Calling an API in a demo is one line. Calling it ten thousand times a day against a service that rate-limits you, times out, sends events twice, and changes its schema is a workflow, and it is where integrations quietly rot. Here is how to build ones that survive.
Assume every call fails
Networks blip, services 503, timeouts happen. Wrap every outbound call in a bounded timeout and retry with exponential backoff plus jitter, never a tight retry loop (which turns a provider hiccup into a self-inflicted DDoS):
async function call(fn, tries = 4) {
for (let i = 0; i < tries; i++) {
try { return await withTimeout(fn(), 10000); }
catch (e) {
if (i === tries - 1 || !retryable(e)) throw e;
await sleep(2 ** i * 250 + Math.random() * 250); // backoff + jitter
}
}
}
Idempotency keys stop double-actions
If a call times out you do not know whether it succeeded, so you retry, and now you might have charged twice. Send an idempotency key on every mutating request; good APIs dedupe on it server-side so a retry is safe. Derive the key from the operation, not randomly, so the retry carries the same key.
Respect rate limits before they punish you
Read the Retry-After and rate-limit headers and back off proactively; do not wait to get 429ed. For high-volume integrations, put a token-bucket limiter in front of the client so you shape your own traffic instead of getting throttled or banned.
Inbound webhooks: verify, dedupe, ack fast
When you are the receiver: verify the signature (an unsigned webhook endpoint is an open door), dedupe on the event ID (they arrive more than once), and acknowledge within the provider timeout by returning 200 immediately, then processing asynchronously on a queue. Doing the work inline before you ack is how you get storms of retries.

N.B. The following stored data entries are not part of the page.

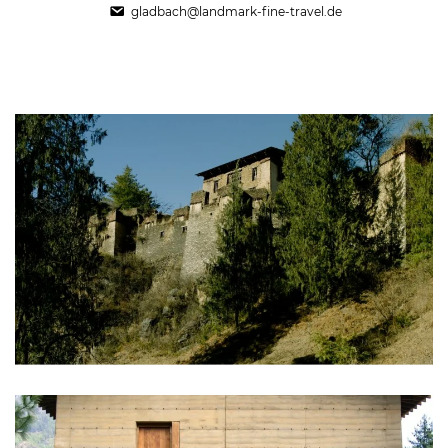
gladbach@landmark-fine-travel.de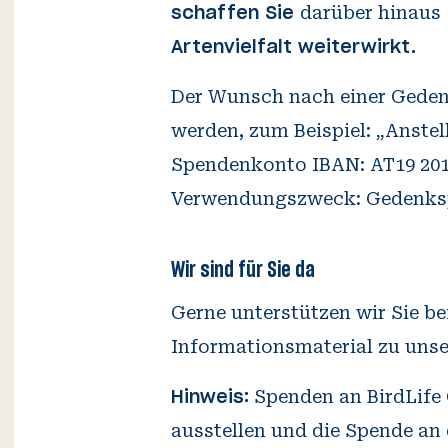
darüber hinaus
schaffen Sie
Artenvielfalt weiterwirkt.
Der Wunsch nach einer Geden
werden, zum Beispiel:
Spendenkonto IBAN: AT19 2011
Verwendungszweck:
Gedenksp
Wir sind für Sie da
Gerne unterstützen wir Sie b
Informationsmaterial zu unse
Spenden an BirdLife 
Hinweis:
ausstellen und die Spende an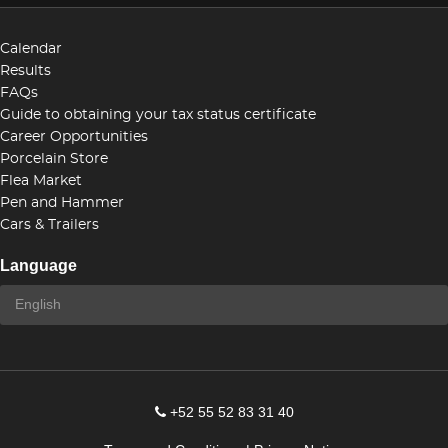
Calendar
Results
FAQs
Guide to obtaining your tax status certificate
Career Opportunities
Porcelain Store
Flea Market
Pen and Hammer
Cars & Trailers
Language
+52 55 52 83 31 40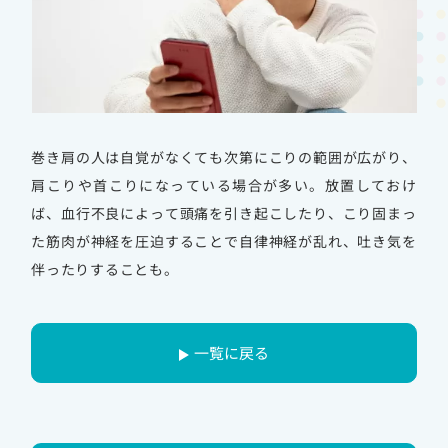
巻き肩の人は自覚がなくても次第にこりの範囲が広がり、
肩こりや首こりになっている場合が多い。
放置しておけ
ば、血行不良によって頭痛を引き起こしたり、こり固まっ
た筋肉が神経を圧迫することで自律神経が乱れ、吐き気を
伴ったりすることも。
一覧に戻る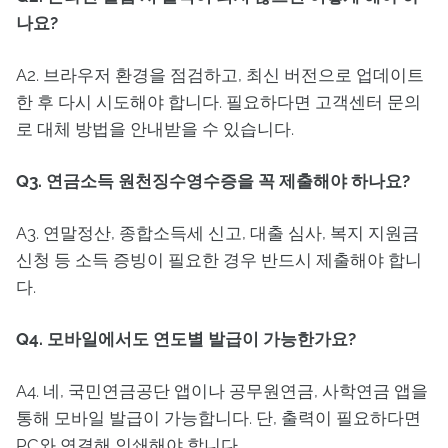
나요?
A2. 브라우저 환경을 점검하고, 최신 버전으로 업데이트
한 후 다시 시도해야 합니다. 필요하다면 고객센터 문의
로 대체 방법을 안내받을 수 있습니다.
Q3. 연금소득 원천징수영수증을 꼭 제출해야 하나요?
A3. 연말정산, 종합소득세 신고, 대출 심사, 복지 지원금
신청 등 소득 증빙이 필요한 경우 반드시 제출해야 합니
다.
Q4. 모바일에서도 연도별 발급이 가능한가요?
A4. 네, 국민연금공단 앱이나 공무원연금, 사학연금 앱을
통해 모바일 발급이 가능합니다. 단, 출력이 필요하다면
PC와 연결해 인쇄해야 합니다.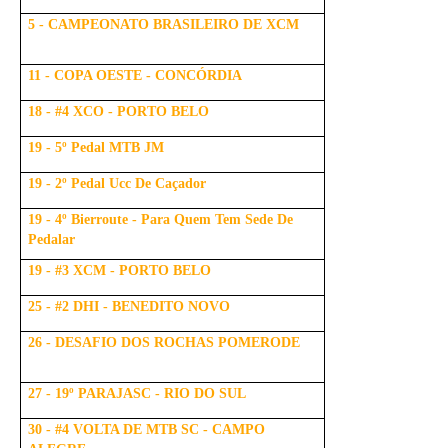
5 - CAMPEONATO BRASILEIRO DE XCM
11 - COPA OESTE - CONCÓRDIA
18 - #4 XCO - PORTO BELO
19 - 5º Pedal MTB JM
19 - 2º Pedal Ucc De Caçador
19 - 4º Bierroute - Para Quem Tem Sede De
Pedalar
19 - #3 XCM - PORTO BELO
25 - #2 DHI - BENEDITO NOVO
26 - DESAFIO DOS ROCHAS POMERODE
27 - 19º PARAJASC - RIO DO SUL
30 - #4 VOLTA DE MTB SC - CAMPO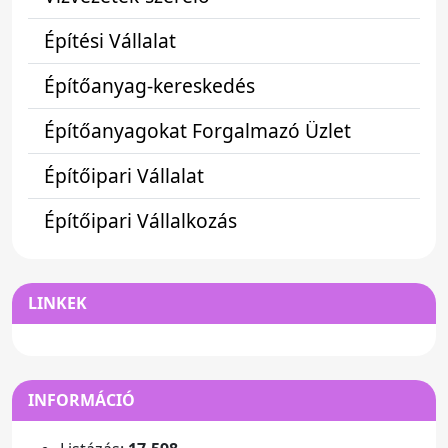
Építési Vállalat
Építőanyag-kereskedés
Építőanyagokat Forgalmazó Üzlet
Építőipari Vállalat
Építőipari Vállalkozás
LINKEK
INFORMÁCIÓ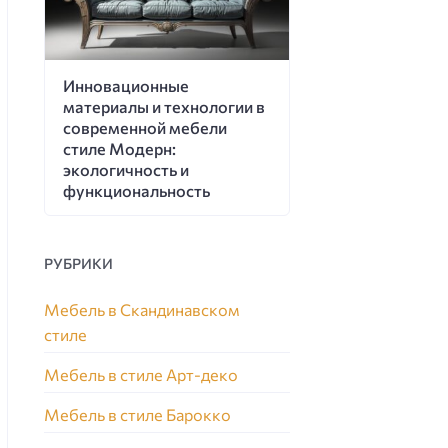
Инновационные
материалы и технологии в
современной мебели
стиле Модерн:
экологичность и
функциональность
РУБРИКИ
Мебель в Скандинавском
стиле
Мебель в стиле Арт-деко
Мебель в стиле Барокко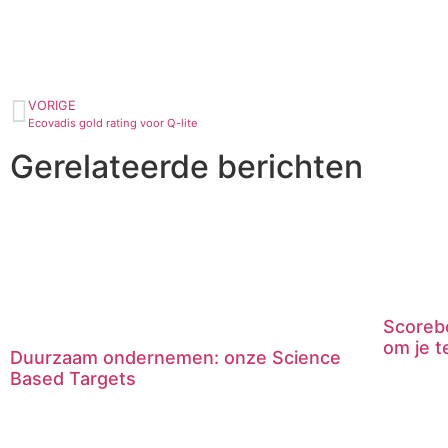
VORIGE
Ecovadis gold rating voor Q-lite
Gerelateerde berichten
Scoreb
om je t
Duurzaam ondernemen: onze Science
Based Targets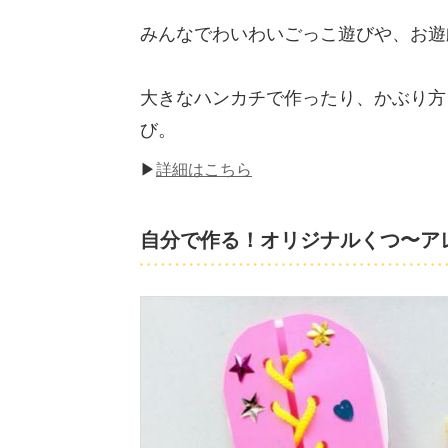
みんなでわいわいごっこ遊びや、お遊
大きなハンカチで作ったり、かぶり方
び。
▶
詳細はこちら
自分で作る！オリジナルくつ〜ア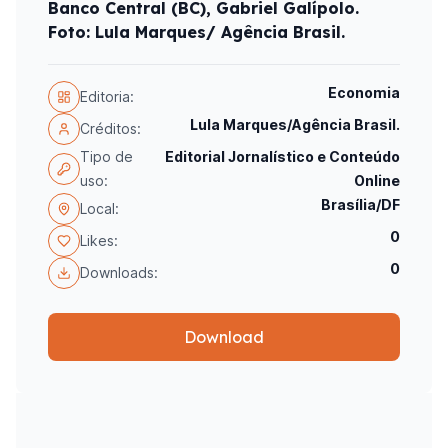
Banco Central (BC), Gabriel Galípolo.
Foto: Lula Marques/ Agência Brasil.
Economia
Editoria:
Lula Marques/Agência Brasil.
Créditos:
Tipo de
Editorial Jornalístico e Conteúdo
uso:
Online
Brasília/DF
Local:
0
Likes:
0
Downloads:
Download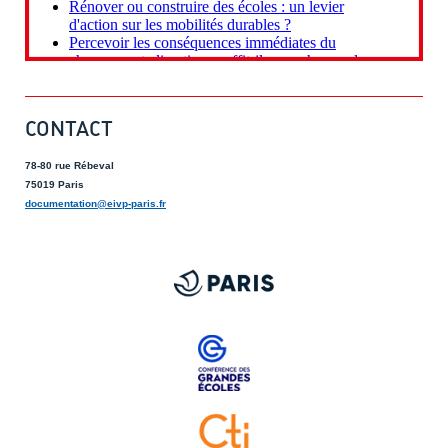
CONTACT
78-80 rue Rébeval
75019 Paris
documentation@eivp-paris.fr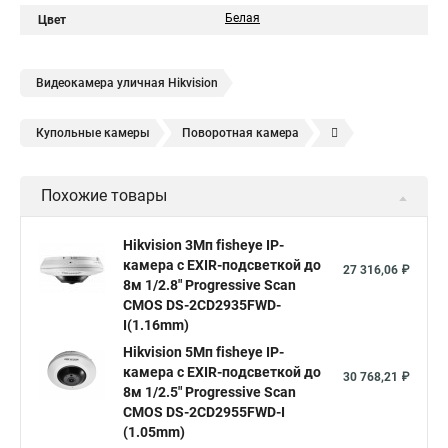
Белая
Цвет
Видеокамера уличная Hikvision
Купольные камеры
Поворотная камера
Уличная камера
Уличные камеры hikvision
Похожие товары
Камера видеонаблюдения hikvision
Hikvision поворотные камеры
Hikvision ip
Hikvision 3Мп fisheye IP-
камера c EXIR-подсветкой до
Hikvision купить
Hikvision уличная ip камера
27 316,06 ₽
8м 1/2.8" Progressive Scan
Hikvision hd
CMOS DS-2CD2935FWD-
I(1.16mm)
Hikvision ds
Hikvision poe
Hikvision уличная
Hikvision 5Мп fisheye IP-
Hikvision 2 8 mm
Hikvision camera
Hikvision 2cd1148 i b
камера c EXIR-подсветкой до
30 768,21 ₽
8м 1/2.5" Progressive Scan
Hik connect
Видеонаблюдение
Ip видеокамеры
CMOS DS-2CD2955FWD-I
Poe камера
Hikvision 2cd2142fwd
hikvision c
(1.05mm)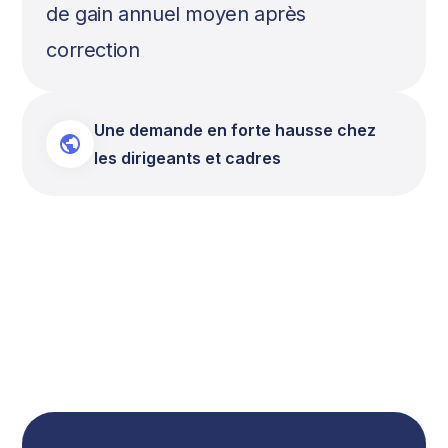
de gain annuel moyen après
correction
Une demande en forte hausse chez
les dirigeants et cadres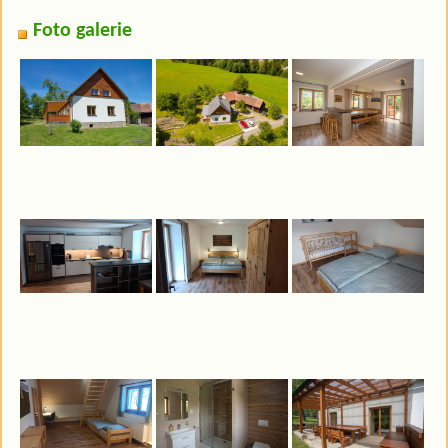
Foto galerie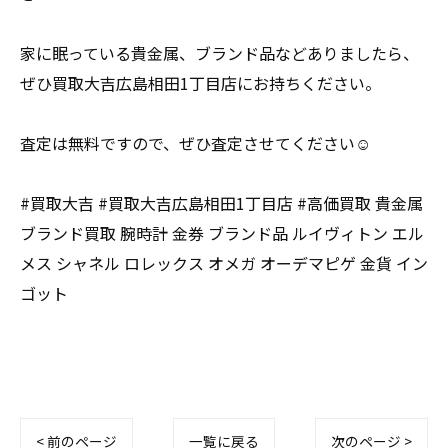
家に眠っている貴金属、ブランド品などありましたら、
ぜひ買取大吉広島相田1丁目店にお持ちください。
査定は無料ですので、ぜひ査定させてください☺️
#買取大吉 #買取大吉広島相田1丁目店 #高価買取 貴金属
ブランド買取 腕時計 金券 ブランド品 ルイヴィトン エル
メス シャネル ロレックス オメガ オーデマピゲ 金貨 イン
ゴット
< 前のページ
一覧に戻る
次のページ >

OAuth: refresh before you are locked out
Access tokens expire. Store the refresh token securely, refresh ahead of expiry (not on the 401), and handle the revoked-grant case gracefully: a user can disconnect at any time and your workflow should degrade honestly, not crash.
Version and observe
Pin the API version you built against; providers ship breaking changes and "it worked last month" is not a strategy. Log every call outcome and latency, and alert on error-rate spikes, because an integration you cannot see is one you find out is broken from an angry customer.
The survival kit: timeouts and backoff, idempotency keys, proactive rate-limiting, signed and deduped and fast-acked webhooks, ahead-of-expiry OAuth refresh, pinned versions, and real observability. None of it is glamorous; all of it is why the integration still works at 3am.